L’original, le vrai Riton existe bel et bien. Je n’ai pas mis son nom, je ne suis pas assez idiot pour me le permettre et pour usurper son identité, sa façon de penser et sa vie. Je pense que vous devinerez de qui il s’agit au fur et à mesure. Des indices et des clins d’œil sont déposés par-ci par-là tout au long du récit.

Je me suis inspiré de cet artiste surtout pour lui rendre hommage. Avec une naïveté, un côté rêveur et une certaine âme d’enfant, mais également une certaine empathie, que j’espère juste...

Ce personnage rencontre donc dans un sale passage de sa vie, deux frères fans de lui (tiens tiens...), qui vont essayer de l’en extirper.

Ces derniers sont quant à eux le résultat d’un mélange de plusieurs personnes de mon entourage. Comme l’ensemble du casting d’ailleurs, issu d’emprunts à droite à gauche dans le bon, le mauvais, le drôle et le moins drôle...

J’ai essayé de raconter ça comme un observateur, toujours dans les pattes des protagonistes, ou pas très loin en toutcas.

Je ne pense pas révolutionner le genre, mais j’aime les discussions entières, les tranches de vie qui vont du « Ça va ? » au « Ciao à plus ! ». J’adore les dialogues, avec de la subtilité, de la poésie, mais aussi parfois de la grossièreté (on est français après tout !).

Vous trouverez aussi quelques chansons, certaines écrites par le passé, que j’ai greffées au scénario, ainsi que d’autres spécialement pour cette histoire.
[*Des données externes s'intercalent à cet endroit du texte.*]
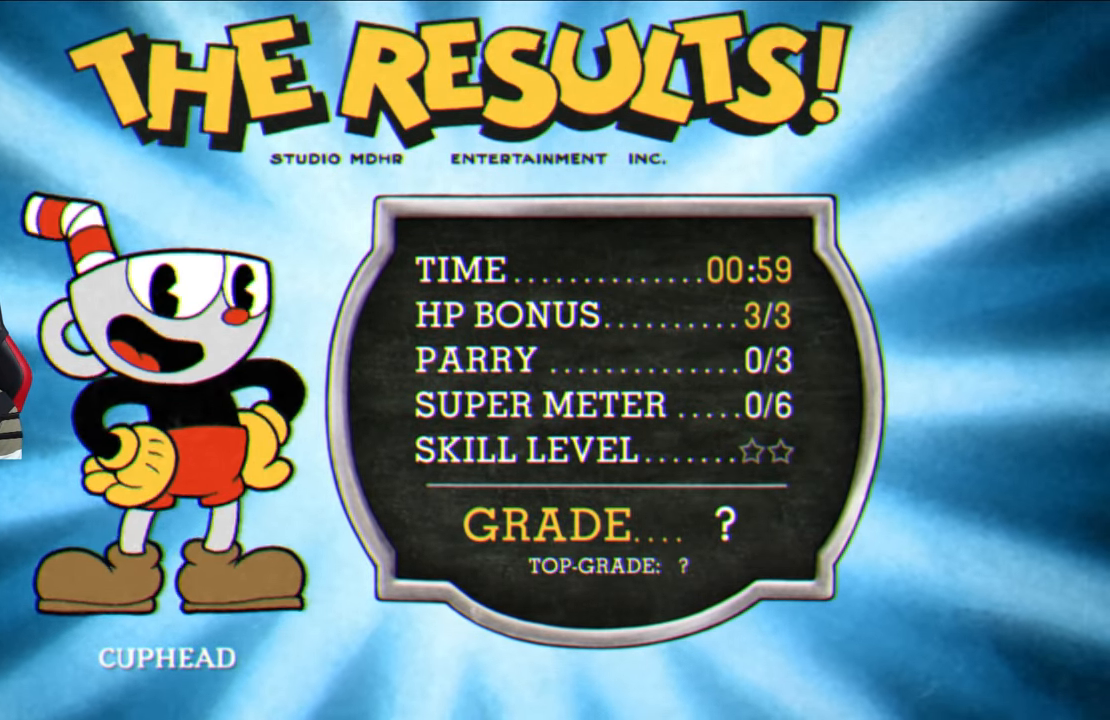
{"buttons": [], "left_stick": "center", "right_stick": "center", "events": [[100, "CROSS", "up"], [167, "CROSS", "down"], [267, "CROSS", "up"], [333, "CROSS", "down"], [450, "CROSS", "up"]]}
L’explication de leur style et de leur thème se trouvera également dans les pages suivantes, mes personnages s’en chargeront.
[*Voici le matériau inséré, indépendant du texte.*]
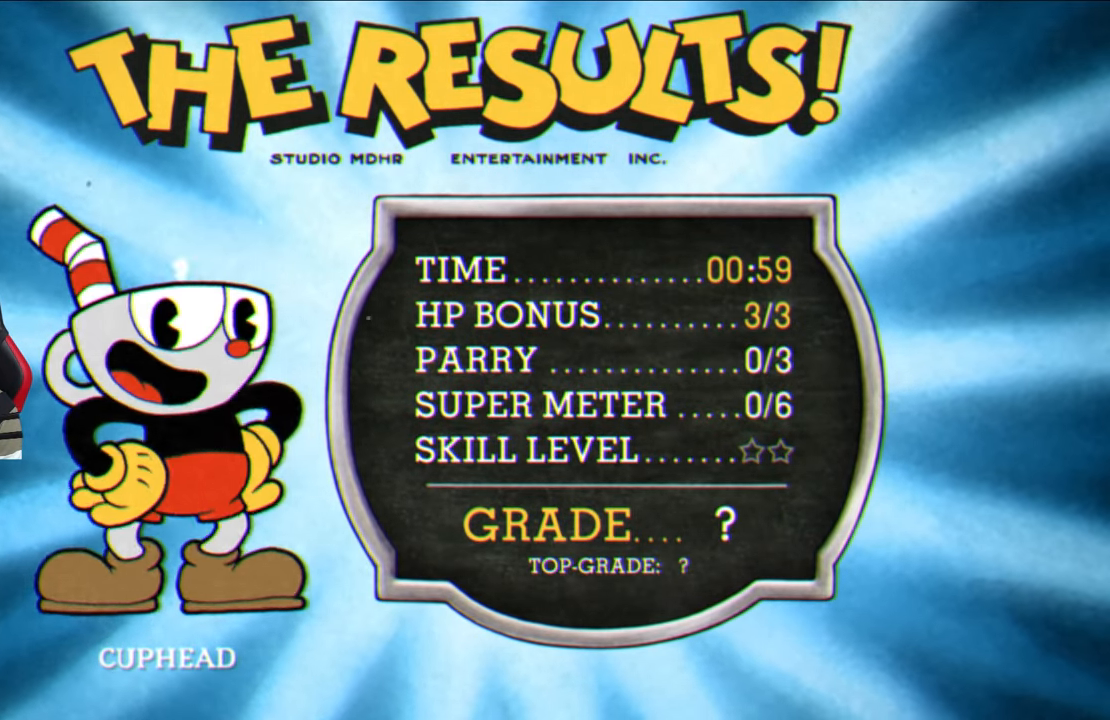
{"buttons": [], "left_stick": "center", "right_stick": "center", "events": [[17, "CROSS", "down"], [117, "CROSS", "up"], [200, "CROSS", "down"], [300, "CROSS", "up"], [383, "CROSS", "down"], [483, "CROSS", "up"]]}
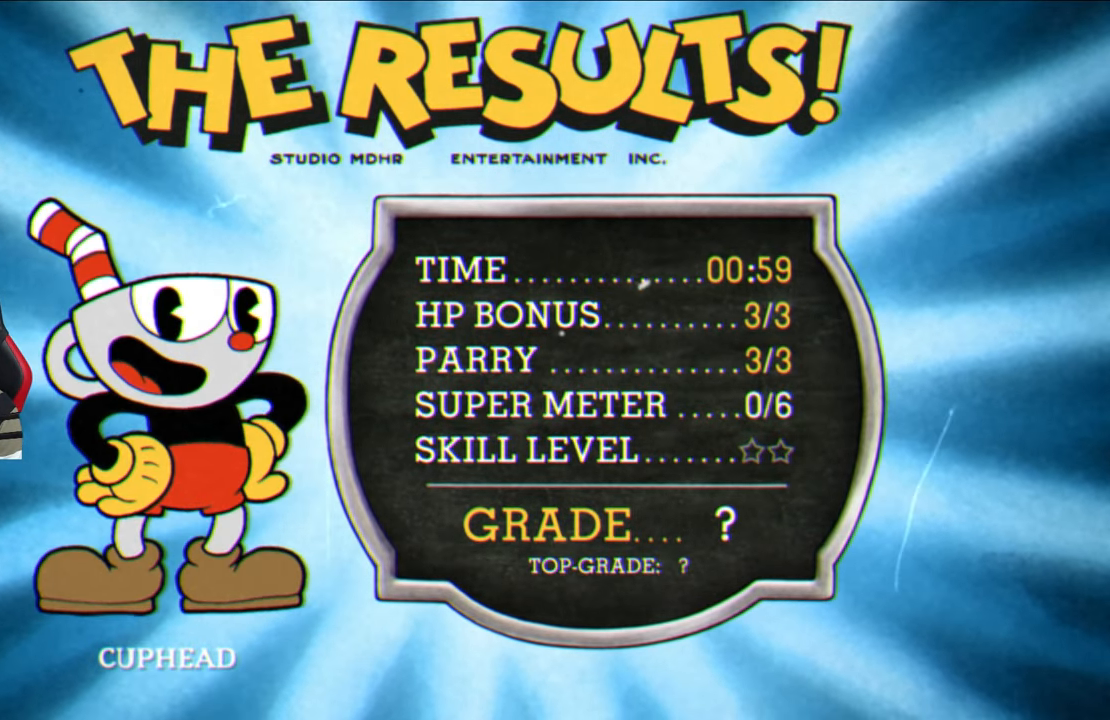
{"buttons": ["CROSS"], "left_stick": "center", "right_stick": "center", "events": [[83, "CROSS", "down"], [200, "CROSS", "up"], [267, "CROSS", "down"], [367, "CROSS", "up"], [450, "CROSS", "down"]]}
Je vous souhaite un excellent moment en tout cas, en compagnie notamment de Gabin, François et Riton.

Allez, salut les gonzes !

Gautier Wailly

Chapitre 01

Ici c’est le sud de la France ! Le vrai Sud ! Pas le sud-ouest, même s’il partage avec lui l’amour du rugby. Pas le sud-est, même s’il a également les pieds dans la Méditerranée. Non c’est le Sud, point barre !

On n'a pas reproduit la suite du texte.